Why did he keep looking at me so intently?
Why were his dark eyes locked on me? His face was harsh and unsmiling, a strong nose over a tight slash of a mouth and a stubborn jaw.
I felt uneasy.
Why did he keep looking at me?
Where was Jack?
Someone walked in front of us and I slid sideways in relief, moving behind some of the other shifters and hugging the dark edges of the clearing.
Loud music thumped, the ground reverberating as dozens of shifters danced in little whirling circles.
I emerged from the shadows, and there he was, directly in front of me.
And blocking my exit.
Now that I could see him closely, I saw that his eyes were very dark, almost pitch-black, his clothes looking rough and plain.
He was close, way too close, his body so big that I couldn’t see anyone behind him, and he backed me up so hard and fast my ass hit the side of the storage with a thump.
My head spun.
“Who are you? Are you one of the hunters?” I asked tremulously.
“I hunt some things,” said the man.
I didn’t know if he was a shifter, but if he was, he would make an enormous wolf, shaggy and rough, dark-furred and brutal.
Up close, he was an unnerving person. He was so big—huge broad shoulders and thickly muscled arms and thighs. His face was forbidding too, heavy-lidded and harsh.
And the way he was looking at me—brows drawn together and disapproving.

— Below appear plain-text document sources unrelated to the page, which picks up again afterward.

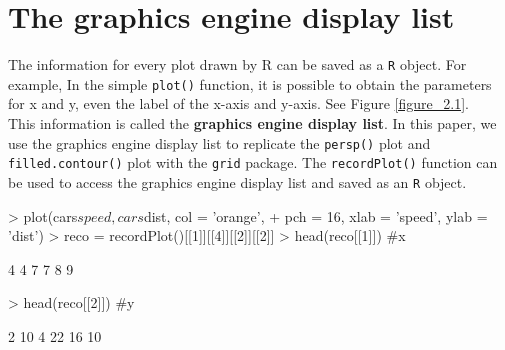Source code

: \documentclass[11pt,twoside]{report}
\begin{document}
\chapter{The graphics engine display list}
The information for every plot drawn by R can be saved as a \texttt{R} object. For example, In the simple \texttt{plot()} function, it is possible to obtain the parameters for x and y, even the label of the x-axis and y-axis. See Figure \ref{figure_2.1}.\\

This information is called the \textbf{graphics engine display list}. In this paper, we use the graphics engine display list to replicate the \texttt{persp()} plot and \texttt{filled.contour()} plot with the \texttt{grid} package. The \texttt{recordPlot()} function can be used to access the graphics engine display list and saved as an \texttt{R} object.

\begin{Schunk}
\begin{Sinput}
> plot(cars$speed, cars$dist, col = 'orange', 
+       pch = 16, xlab = 'speed', ylab = 'dist')
> reco = recordPlot()[[1]][[4]][[2]][[2]]
> head(reco[[1]]) #x
\end{Sinput}
\begin{Soutput}
[1] 4 4 7 7 8 9
\end{Soutput}
\begin{Sinput}
> head(reco[[2]]) #y
\end{Sinput}
\begin{Soutput}
[1]  2 10  4 22 16 10
\end{Soutput}
\end{Schunk}
\end{document}
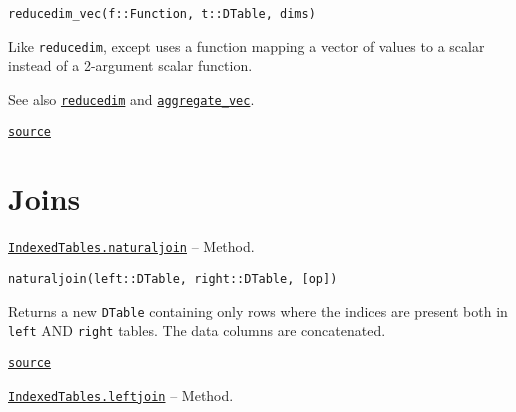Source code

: \documentclass{memoir}
\begin{document}
\begin{adjustwidth}{2em}{0pt}


\begin{lstlisting}
reducedim_vec(f::Function, t::DTable, dims)
\end{lstlisting}

Like \texttt{reducedim}, except uses a function mapping a vector of values to a scalar instead of a 2-argument scalar function.

See also \href{apireference.html\#Base.reducedim-Tuple\{Any,JuliaDB.DTable,Any\}}{\texttt{reducedim}} and \href{apireference.html\#IndexedTables.aggregate\_vec-Tuple\{Any,JuliaDB.DTable\}}{\texttt{aggregate\_vec}}.



\href{https://github.com/JuliaComputing/JuliaDB.jl/tree/9e65f8c3b0e9c2e27c3334a093a5aefc6c7d1246/src/query.jl#L153-L159}{\texttt{source}}


\end{adjustwidth}

\hypertarget{17547467198752541145}{}


\section{Joins}


\hypertarget{12660523155664088029}{} 
\hyperlink{12660523155664088029}{\texttt{IndexedTables.naturaljoin}}  -- {Method.}

\begin{adjustwidth}{2em}{0pt}


\begin{lstlisting}
naturaljoin(left::DTable, right::DTable, [op])
\end{lstlisting}

Returns a new \texttt{DTable} containing only rows where the indices are present both in \texttt{left} AND \texttt{right} tables. The data columns are concatenated.



\href{https://github.com/JuliaComputing/JuliaDB.jl/tree/9e65f8c3b0e9c2e27c3334a093a5aefc6c7d1246/src/join.jl#L5-L10}{\texttt{source}}


\end{adjustwidth}
\hypertarget{16288860316829423119}{} 
\hyperlink{16288860316829423119}{\texttt{IndexedTables.leftjoin}}  -- {Method.}
\end{document}

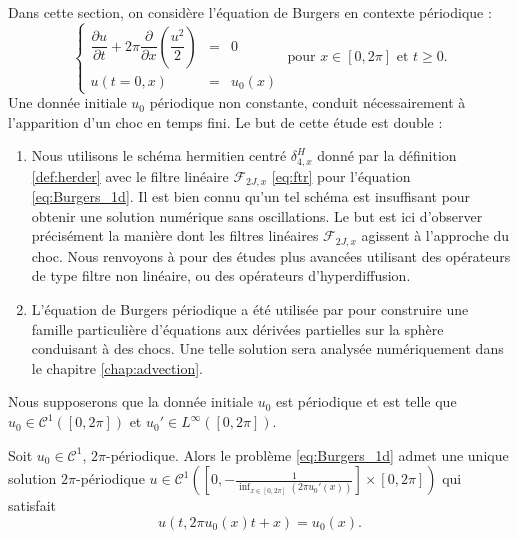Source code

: Dans cette section, on considère l'équation de Burgers en contexte périodique \cite{Burgers1948, Witham1974} :
\begin{equation}
\left\lbrace
\begin{array}{rcl}
\dfrac{\partial u}{\partial t} + 2 \pi \dfrac{\partial}{\partial x} \left( \dfrac{u^2}{2} \right) & = & 0 \\
u(t=0,x) & = & u_0(x)
\end{array}
\right. \text{ pour } x \in [0, 2\pi] \text{ et } t \geq 0.
\label{eq:Burgers_1d}
\end{equation}
Une donnée initiale $u_0$ périodique non constante, conduit nécessairement à l'apparition d'un choc en temps fini. Le but de cette étude est double :
\begin{enumerate}
\item Nous utilisons le schéma hermitien centré $\delta_{4,x}^H$ donné par la définition \ref{def:herder}  avec le filtre linéaire $\mathcal{F}_{2J,x}$ \eqref{eq:ftr} pour l'équation \eqref{eq:Burgers_1d}. Il est bien connu qu'un tel schéma est insuffisant pour obtenir une solution numérique sans oscillations. Le but est ici d'observer précisément la manière dont les filtres linéaires $\mathcal{F}_{2J,x}$ agissent à l'approche du choc. Nous renvoyons à \cite{Cook2005,Yee1989} pour des études plus avancées utilisant des opérateurs de type filtre non linéaire, ou des opérateurs d'hyperdiffusion.

\item L'équation de Burgers périodique a été utilisée par \cite{BenArtzi2009} pour construire une famille particulière d'équations aux dérivées partielles sur la sphère conduisant à des chocs. Une telle solution sera analysée numériquement dans le chapitre \ref{chap:advection}.
\end{enumerate}

Nous supposerons que la donnée initiale $u_0$ est périodique et est telle que $u_0 \in \mathcal{C}^1([0,2 \pi])$ et $u_0' \in L^{\infty}([0,2 \pi])$.

\begin{theoreme}
Soit $u_0 \in \mathcal{C}^1$, $2 \pi$-périodique. Alors le problème \eqref{eq:Burgers_1d} admet une unique solution $2 \pi$-périodique $u \in \mathcal{C}^1\left(\left[0, -\frac{1}{\inf_{x \in [0,2\pi]} (2 \pi u_0'(x))}\right] \times [0, 2 \pi]\right)$ qui satisfait
\begin{equation}
u(t,2 \pi u_0(x)t + x)=u_0(x).
\end{equation}
\end{theoreme}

“Come here,” he said, extending a finger and gesturing impatiently.
As if I was just someone to be commanded by him!
“No,” I said, my throat dry.
There was something unnerving about him, some great cruelty that I sensed there.
I thought he would be the last person you’d want to get on the bad side of.

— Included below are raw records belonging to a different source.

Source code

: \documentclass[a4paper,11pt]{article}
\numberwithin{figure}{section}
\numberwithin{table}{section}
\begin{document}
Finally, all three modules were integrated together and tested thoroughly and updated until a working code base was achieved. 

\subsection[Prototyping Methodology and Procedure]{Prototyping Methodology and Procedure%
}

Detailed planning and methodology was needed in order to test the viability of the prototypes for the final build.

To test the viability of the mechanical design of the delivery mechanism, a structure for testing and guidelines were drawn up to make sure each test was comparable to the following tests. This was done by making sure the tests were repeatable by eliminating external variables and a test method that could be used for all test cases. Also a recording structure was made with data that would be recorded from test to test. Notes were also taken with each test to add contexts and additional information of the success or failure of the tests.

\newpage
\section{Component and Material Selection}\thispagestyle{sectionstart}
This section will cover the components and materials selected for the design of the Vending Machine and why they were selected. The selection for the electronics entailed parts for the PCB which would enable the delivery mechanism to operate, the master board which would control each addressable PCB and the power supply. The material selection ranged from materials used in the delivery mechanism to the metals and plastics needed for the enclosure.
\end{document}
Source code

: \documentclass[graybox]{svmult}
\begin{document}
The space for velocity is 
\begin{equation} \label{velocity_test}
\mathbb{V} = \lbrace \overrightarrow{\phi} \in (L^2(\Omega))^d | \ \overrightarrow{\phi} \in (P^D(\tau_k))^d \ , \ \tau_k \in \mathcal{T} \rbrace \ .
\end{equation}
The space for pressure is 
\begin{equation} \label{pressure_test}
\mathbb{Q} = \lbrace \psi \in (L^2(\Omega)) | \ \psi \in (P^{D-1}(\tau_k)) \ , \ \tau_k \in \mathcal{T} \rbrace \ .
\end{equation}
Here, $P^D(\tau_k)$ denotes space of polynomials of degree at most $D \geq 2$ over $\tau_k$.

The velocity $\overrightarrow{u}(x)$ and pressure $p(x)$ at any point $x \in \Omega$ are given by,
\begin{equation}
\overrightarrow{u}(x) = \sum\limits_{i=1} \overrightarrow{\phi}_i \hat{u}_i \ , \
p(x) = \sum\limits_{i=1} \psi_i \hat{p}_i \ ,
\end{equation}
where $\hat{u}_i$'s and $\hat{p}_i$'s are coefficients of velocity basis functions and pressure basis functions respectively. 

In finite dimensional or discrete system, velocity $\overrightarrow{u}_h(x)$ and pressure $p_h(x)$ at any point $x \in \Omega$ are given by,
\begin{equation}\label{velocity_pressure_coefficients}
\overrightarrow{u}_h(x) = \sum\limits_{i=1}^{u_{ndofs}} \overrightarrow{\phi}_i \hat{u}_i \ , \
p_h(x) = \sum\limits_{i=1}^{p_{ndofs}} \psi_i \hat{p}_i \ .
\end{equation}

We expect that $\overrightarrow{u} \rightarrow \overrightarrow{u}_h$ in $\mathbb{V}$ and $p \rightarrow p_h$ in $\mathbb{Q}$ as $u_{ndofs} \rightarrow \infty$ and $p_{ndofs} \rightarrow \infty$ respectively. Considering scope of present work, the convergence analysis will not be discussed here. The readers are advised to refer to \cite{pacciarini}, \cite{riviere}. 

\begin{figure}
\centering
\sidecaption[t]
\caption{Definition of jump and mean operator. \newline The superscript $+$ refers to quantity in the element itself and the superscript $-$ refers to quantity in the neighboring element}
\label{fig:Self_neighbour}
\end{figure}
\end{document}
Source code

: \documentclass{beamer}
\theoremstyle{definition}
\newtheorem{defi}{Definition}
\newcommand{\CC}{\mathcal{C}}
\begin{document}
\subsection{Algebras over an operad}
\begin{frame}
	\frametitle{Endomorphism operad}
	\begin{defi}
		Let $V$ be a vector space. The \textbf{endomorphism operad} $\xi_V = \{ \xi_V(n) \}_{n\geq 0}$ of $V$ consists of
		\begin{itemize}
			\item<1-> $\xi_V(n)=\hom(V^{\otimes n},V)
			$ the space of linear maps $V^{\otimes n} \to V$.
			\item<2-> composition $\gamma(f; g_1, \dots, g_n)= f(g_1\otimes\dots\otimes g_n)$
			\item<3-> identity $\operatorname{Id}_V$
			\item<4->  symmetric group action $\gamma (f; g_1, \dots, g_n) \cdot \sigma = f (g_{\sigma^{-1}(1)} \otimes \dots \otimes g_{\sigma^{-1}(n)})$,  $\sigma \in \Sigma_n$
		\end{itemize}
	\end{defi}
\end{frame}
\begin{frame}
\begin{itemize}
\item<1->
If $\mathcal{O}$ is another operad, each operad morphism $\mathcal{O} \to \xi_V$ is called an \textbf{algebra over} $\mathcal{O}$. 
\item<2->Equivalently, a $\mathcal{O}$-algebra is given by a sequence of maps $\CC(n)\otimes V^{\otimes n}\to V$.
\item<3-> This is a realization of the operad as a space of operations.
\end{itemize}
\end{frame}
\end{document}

To my horror, I saw his big hand reach out for me. Even his hands were massive, thick fingers criss-crossed with scars.
There was a muscle that pulled in his tanned forearm as my eyes widened.
Shit, I had to get out of here.
I tried to slide down the side of the shed and escape, but he took a step forward and blocked my exit.
“Where did you learn not to respect Alphas? I gave you an order.”
“Who are you to order me around?” I asked indignantly. “I’ll tell Prince Jack and you’ll get in trouble!”
The big man’s lips twisted up, and he cocked his head, as if figuring out how he wanted to wring my neck.
“What could Prince Jack do to me? Now get over here or I’ll pull that skirt up and whip your little ass.”
I gasped in horror, and he gripped my wrist with one strong hand.
Instantly, there was a loud burning sizzle where our flesh connected.
The big man drew his hand back quickly, the harsh lines of his face looking almost diabolical now as he twisted his wrist around to look at where the tips of his fingers were red and raw with the burn of magic.
I smelled something foul in the air, a bitter acid on my tongue.
“You’ve been ensorcelled,” he said, his voice a mixture of disbelief and fury.
“Basic protective spell,” I heard a lazy voice drawl, and the big man jerked around, his other arm still trapping me against the side of the building.
“This is no basic spell!” he spat out. “This is highly complex and unstable magic. What have you been doing while I’ve been gone, little brother?”
Little brother?
Wait, was this Symeon, the Alpha King?